J es para mí una inspiración. En lo profesional porque de él aprendí que la perfección es el único camino y que las cosas hay que hacerlas bien. Que en nuestro trabajo los resultados llevan un tiempo bien gastado y nunca apresurado. Pero inspiración sobre todo porque para J lo profesional era una excusa para llegar a lo humano. Porque nunca vi un gesto de soberbia, ni de prepotencia, ni de banalidad, pese a que no conozco a nadie más sabio que él en mi ámbito profesional. Y ahí le tenía, ese gran juez, profesor, preparador que dejaba sus tareas legales para llamarme, sacarme de la cama y pedirme que no me rindiera.

Créanme si les cuento que la luz que desprende como humano es incomparable con el ya de por sí extraordinario brillo de su calidad como profesional. Pocos profesores me han transmitido el amor y cariño por su alumna como él logra hacer llegar. Su buena fama no le hace justicia a la calidad de su buen hacer.

J logró que me conectara a él casi con adicción.

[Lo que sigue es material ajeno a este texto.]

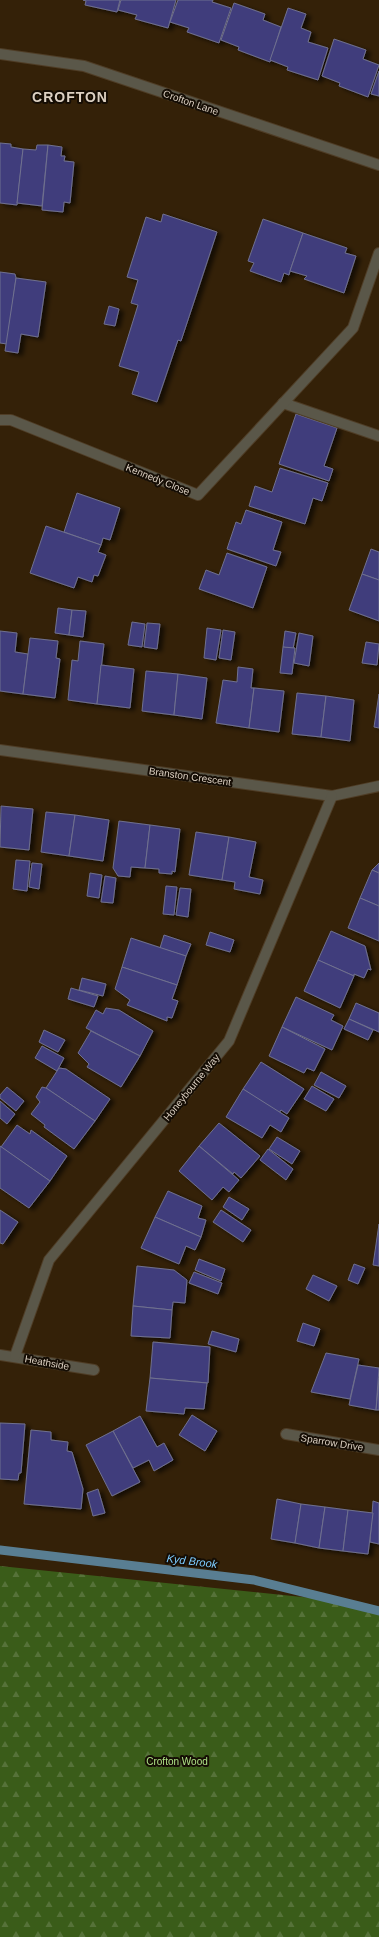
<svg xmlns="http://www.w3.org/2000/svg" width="379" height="1937" viewBox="0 0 379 1937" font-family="Helvetica,sans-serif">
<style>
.forest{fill:url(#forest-firs)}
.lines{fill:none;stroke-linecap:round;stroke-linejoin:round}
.stream{stroke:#597e92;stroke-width:9}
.building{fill:#413e7c;stroke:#6f708f;filter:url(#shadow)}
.minor-casing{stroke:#4f3d26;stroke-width:12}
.tertiary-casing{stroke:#4f3d26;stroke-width:12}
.minor{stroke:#5a5749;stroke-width:10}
.tertiary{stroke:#5a5749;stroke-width:10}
.labels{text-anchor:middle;stroke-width:4;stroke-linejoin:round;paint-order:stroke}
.street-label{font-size:10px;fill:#dcd0c2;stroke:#150d04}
.park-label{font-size:10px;fill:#afe387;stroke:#150d04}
.water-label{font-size:11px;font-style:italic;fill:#7dcbfe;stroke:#150d04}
.district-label{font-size:14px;font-weight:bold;letter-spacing:1px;fill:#dcd0c2;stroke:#150d04}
</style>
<defs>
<pattern id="forest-firs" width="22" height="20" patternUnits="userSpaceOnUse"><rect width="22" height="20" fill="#3a5c19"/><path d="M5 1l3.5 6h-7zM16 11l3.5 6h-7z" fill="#567239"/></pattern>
<filter id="shadow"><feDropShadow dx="4.5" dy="2.5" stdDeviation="2" flood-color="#0009"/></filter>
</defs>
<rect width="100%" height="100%" fill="#342108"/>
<path class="forest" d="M0,1566L331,1600L379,1611V1937H0Z"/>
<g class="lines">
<path class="stream" d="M0,1550L254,1580L379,1611"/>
</g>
<g class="building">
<path d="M83,0H120L117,12L85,5L86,1Z"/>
<path d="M121,0H176L168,28L135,19L137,15L118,10Z"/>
<path d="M178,0H213L212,2L231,8L219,43L187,32L189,28L170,22Z"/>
<path d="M234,3L265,14L263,20L281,27L270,62L238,50L239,47L221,40Z"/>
<path d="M288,8L306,14L301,28L311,32L308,42L328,48L318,80L287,70L288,67L270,60Z"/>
<path d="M334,39L366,50L363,59L379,65L368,97L339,86L340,83L322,76Z"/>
<path d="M379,71V96L371,94Z"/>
<path d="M0,143L11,144V147L23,149L17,205L0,203Z"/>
<path d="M37,145H48L42,206L17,203L23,149L36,150Z"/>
<path d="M48,145L62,147L61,156H65L64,161L74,162L70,203L64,202L63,212L42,210Z"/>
<path d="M163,214L217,232L181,341L178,340L157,402L132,394L139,372L119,366L138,305L131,303L138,280L127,277L146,217L161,222Z"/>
<path d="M263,219L303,233L290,271L289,275L284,273L281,282L250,271L254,263L248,261Z"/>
<path d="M303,233L347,248L345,253L356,256L344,293L304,279L307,276L290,271Z"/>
<path d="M0,272L15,274L16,278L7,344L0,343Z"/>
<path d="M16,278L46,282L38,337L21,334L18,353L5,351Z"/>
<path d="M109,306L119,309L115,326L104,324Z"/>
<path d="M296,414L337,428L324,466L333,469L329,481L279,464Z"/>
<path d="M280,468L328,483L322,501L313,498L305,524L249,506L255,486L272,492Z"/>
<path d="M77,493L120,508L110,540L103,538L101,545L64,532Z"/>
<path d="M246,510L282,522L273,550L281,552L276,566L227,549L236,522L241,524Z"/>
<path d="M46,526L101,545L98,552L106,555L98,576L94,575L92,582L78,577L74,588L30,573Z"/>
<path d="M371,549L379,552V580L362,574Z"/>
<path d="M227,553L267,567L253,608L199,589L206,570L219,575Z"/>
<path d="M362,574L379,580V621L349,610Z"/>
<path d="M58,608L72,610L69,635L55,633Z"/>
<path d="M72,610L86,611L83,637L69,635Z"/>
<path d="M132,622L145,624L142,647L128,645Z"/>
<path d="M147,623L160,624L157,649L144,647Z"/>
<path d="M207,628L221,630L216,660L204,658Z"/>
<path d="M223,630L235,632L231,660L219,658Z"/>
<path d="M0,631L17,633L15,652L28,654L23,694L0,691Z"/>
<path d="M285,631L296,633L293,649L283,647Z"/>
<path d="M299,633L313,636L309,666L294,663Z"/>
<path d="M30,638L58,641L56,658L60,659L55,698L23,694Z"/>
<path d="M80,641L104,644L97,704L68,700L72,660L78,661Z"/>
<path d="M366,642L379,644L377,665L362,663Z"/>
<path d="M283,647L295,648L292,674L280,673Z"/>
<path d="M101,665L134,669L130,708L97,704Z"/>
<path d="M238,667L253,669L251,688H254L249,728L216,723L223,680L237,682Z"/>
<path d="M146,671L178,674L174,715L142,711Z"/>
<path d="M178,674L207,678L202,719L174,715Z"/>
<path d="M254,688L284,691L279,732L249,728Z"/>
<path d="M297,693L326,696L321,737L292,734Z"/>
<path d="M379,694V728L374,727Z"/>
<path d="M326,696L354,700L350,741L321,737Z"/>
<path d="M1,806L33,809L29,850L0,847Z"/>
<path d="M46,812L75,815L69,856L41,852Z"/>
<path d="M75,815L109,820L103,861L69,856Z"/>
<path d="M119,821L150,825L145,868L131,867L130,877L118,876L113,868Z"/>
<path d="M150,825L180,829L175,872L172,871V874L159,873V869L145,868Z"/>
<path d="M196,832L229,837L222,880L189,875Z"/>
<path d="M229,837L256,842L249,877L263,880L260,894L234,889L235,882L222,880Z"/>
<path d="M16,860L30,861L27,891L13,889Z"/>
<path d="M32,863L42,864L39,889L29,887Z"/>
<path d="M379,863V873L372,870Z"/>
<path d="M372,870L379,873V906L360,898Z"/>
<path d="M90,873L102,875L99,898L87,896Z"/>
<path d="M105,876L116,878L113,903L101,902Z"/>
<path d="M166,886L177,887L174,915L163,914Z"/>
<path d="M180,888L191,889L188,917L176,915Z"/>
<path d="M360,898L379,906V941L348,928Z"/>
<path d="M331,931L365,946L371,970L368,969L364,978L354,974V976L318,960Z"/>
<path d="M210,932L234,940L230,952L206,945Z"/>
<path d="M164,935L191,944L186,956L160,948Z"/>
<path d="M131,938L186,956L177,985L122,967Z"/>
<path d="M318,960L354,976L340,1008L304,991Z"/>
<path d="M122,967L177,985L172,999L178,1001L172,1018L167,1017V1021L127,1005L130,1000L115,989Z"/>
<path d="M82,978L106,984L103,996L79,990Z"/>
<path d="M71,988L98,996L94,1007L68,999Z"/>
<path d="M296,997L334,1015L331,1020L343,1026L332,1050L282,1027Z"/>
<path d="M356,1003L379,1013V1032L349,1019Z"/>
<path d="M106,1008L119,1010L153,1031L140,1056L86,1028L96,1010L103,1014Z"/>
<path d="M349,1019L373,1030L368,1040L344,1029Z"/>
<path d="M282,1027L325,1049L314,1071L307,1068L304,1073L269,1056Z"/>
<path d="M44,1030L65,1040L58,1052L39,1042Z"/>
<path d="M91,1031L140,1056L121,1087L87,1067L89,1064L78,1053Z"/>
<path d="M42,1046L64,1058L57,1071L35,1058Z"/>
<path d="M261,1062L304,1089L287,1114L281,1110L279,1113L243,1089Z"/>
<path d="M59,1068L66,1069L110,1099L95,1121L46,1088Z"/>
<path d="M321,1072L346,1086L339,1098L314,1085Z"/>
<path d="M312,1086L334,1099L326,1111L304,1099Z"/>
<path d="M7,1087L24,1101L16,1111L0,1098V1095Z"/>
<path d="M42,1087L46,1088L95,1121L74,1149L44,1127L45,1125L31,1114L40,1102L36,1097Z"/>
<path d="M243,1089L289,1118L281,1132L270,1125L262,1138L226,1117Z"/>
<path d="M0,1101L15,1114L7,1124L0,1118Z"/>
<path d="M219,1123L260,1156L241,1178L234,1172L233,1174L199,1146Z"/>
<path d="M17,1125L30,1134L31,1130L67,1156L50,1181L1,1147Z"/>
<path d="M277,1137L300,1151L292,1164L269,1149Z"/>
<path d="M0,1146L50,1181L29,1208L0,1188Z"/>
<path d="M199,1146L239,1180L229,1192L223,1187L212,1200L179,1171Z"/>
<path d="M268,1149L293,1169L286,1180L260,1160Z"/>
<path d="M168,1191L202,1206L198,1218L206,1220L201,1237L155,1217Z"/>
<path d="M229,1197L249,1209L242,1220L223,1207Z"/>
<path d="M0,1210L18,1222L3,1244L0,1243Z"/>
<path d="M221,1210L251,1230L243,1242L213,1222Z"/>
<path d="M155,1217L201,1237L195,1250L186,1246L179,1264L141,1248Z"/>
<path d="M379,1224V1266L373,1265Z"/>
<path d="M199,1259L225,1269L221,1281L195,1270Z"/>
<path d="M354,1264L365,1268L358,1284L348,1280Z"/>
<path d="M137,1266L174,1270L187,1280L185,1303L173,1302L172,1310L133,1306Z"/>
<path d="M194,1272L222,1283L218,1294L189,1283Z"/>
<path d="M313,1275L337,1286L329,1301L306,1289Z"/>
<path d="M133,1306L172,1310L170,1338L131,1336Z"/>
<path d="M303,1323L320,1329L314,1346L297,1341Z"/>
<path d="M212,1331L239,1339L236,1352L208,1344Z"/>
<path d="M153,1342L210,1347L208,1383L150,1378Z"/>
<path d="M326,1353L359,1359L350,1399L311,1392Z"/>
<path d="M358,1365L379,1368L376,1410L349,1405Z"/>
<path d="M150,1378L207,1383L204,1409L185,1408L184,1414L146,1411Z"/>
<path d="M379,1378V1410H376Z"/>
<path d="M192,1415L217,1431L205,1451L179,1435Z"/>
<path d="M140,1416L157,1447L164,1443L173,1460L154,1471L149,1460L133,1468L113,1431Z"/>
<path d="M0,1423L25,1424L21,1473H19L18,1480L0,1479Z"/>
<path d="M31,1430L51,1432V1440L68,1442L67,1451L72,1452L83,1489L81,1509L24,1504Z"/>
<path d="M113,1431L140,1482L112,1496L86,1445Z"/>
<path d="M98,1489L105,1513L93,1516L87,1493Z"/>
<path d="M277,1499L301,1504L295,1543L271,1539Z"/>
<path d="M373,1501L379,1503V1544L370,1542Z"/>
<path d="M301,1504L325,1507L319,1548L295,1543Z"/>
<path d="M325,1507L348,1510L343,1551L319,1548Z"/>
<path d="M348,1510L373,1513L368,1554L343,1551Z"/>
</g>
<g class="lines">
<g class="minor-casing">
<g id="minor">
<path d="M283,403L379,436"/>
<path d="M0,420H11L198,495L353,328L379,253"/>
<path d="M0,750L332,796L379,786"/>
<path d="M0,1355L94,1370"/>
<path d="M15,1356L49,1260L229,1041L332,796"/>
<path d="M286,1434L379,1450"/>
</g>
</g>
<g class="tertiary-casing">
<path id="tertiary" d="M0,54L84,66L379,165"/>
</g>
<use href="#minor" class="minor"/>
<use href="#tertiary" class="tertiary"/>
</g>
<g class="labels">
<g class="street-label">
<text transform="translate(191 102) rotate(19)" y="4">Crofton Lane</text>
<text transform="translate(158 479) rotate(22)" y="4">Kennedy Close</text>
<text transform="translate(190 776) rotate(8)" y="4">Branston Crescent</text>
<text transform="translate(191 1087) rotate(-51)" y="4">Honeybourne Way</text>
<text transform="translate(47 1362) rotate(10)" y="4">Heathside</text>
<text transform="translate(332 1442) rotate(9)" y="4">Sparrow Drive</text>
</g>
<g class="park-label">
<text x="177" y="1765">Crofton Wood</text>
</g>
<g class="water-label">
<text transform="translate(192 1561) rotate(7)" y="4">Kyd Brook</text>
</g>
<g class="district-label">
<text x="70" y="102">CROFTON</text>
</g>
</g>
</svg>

Sabía que ir a su despacho nunca sería una perdida de tiempo aunque fuera muy mal preparada. Sabía que habría ganancias en esa pérdida de tiempo que suponía el desplazarme y hacer un trabajo mal ese día. Nunca tenía miedo cuando el hablaba y eso que me preparaba para la tarea que más miedo, ansiedad y problemas me ha causado en mi corta vida. J decía que muchas veces perdíamos la conexión con la nave nodriza, y no le faltaba razón. Pero, lo que nunca decía y yo sabía, es que él era la forma de reconectar con la nave nodriza. Cómo echaré de menos verle cada martes.

J, eres la luz al final del túnel, la del túnel y la que indica el camino al túnel. Eres la calma en el ojo del huracán, el muelle al que anclarme y toda la colección de tópicos que se me ocurren. Eres el consejo siempre a tiempo y el cariño siempre listo para alcanzarnos. Pero si duda has sido imprescindible en este camino y mi agradecimiento jamás estará a la altura del aprobado que hemos logrado. Gracias por enseñarme la magia de esta profesión y la necesidad de ser humano.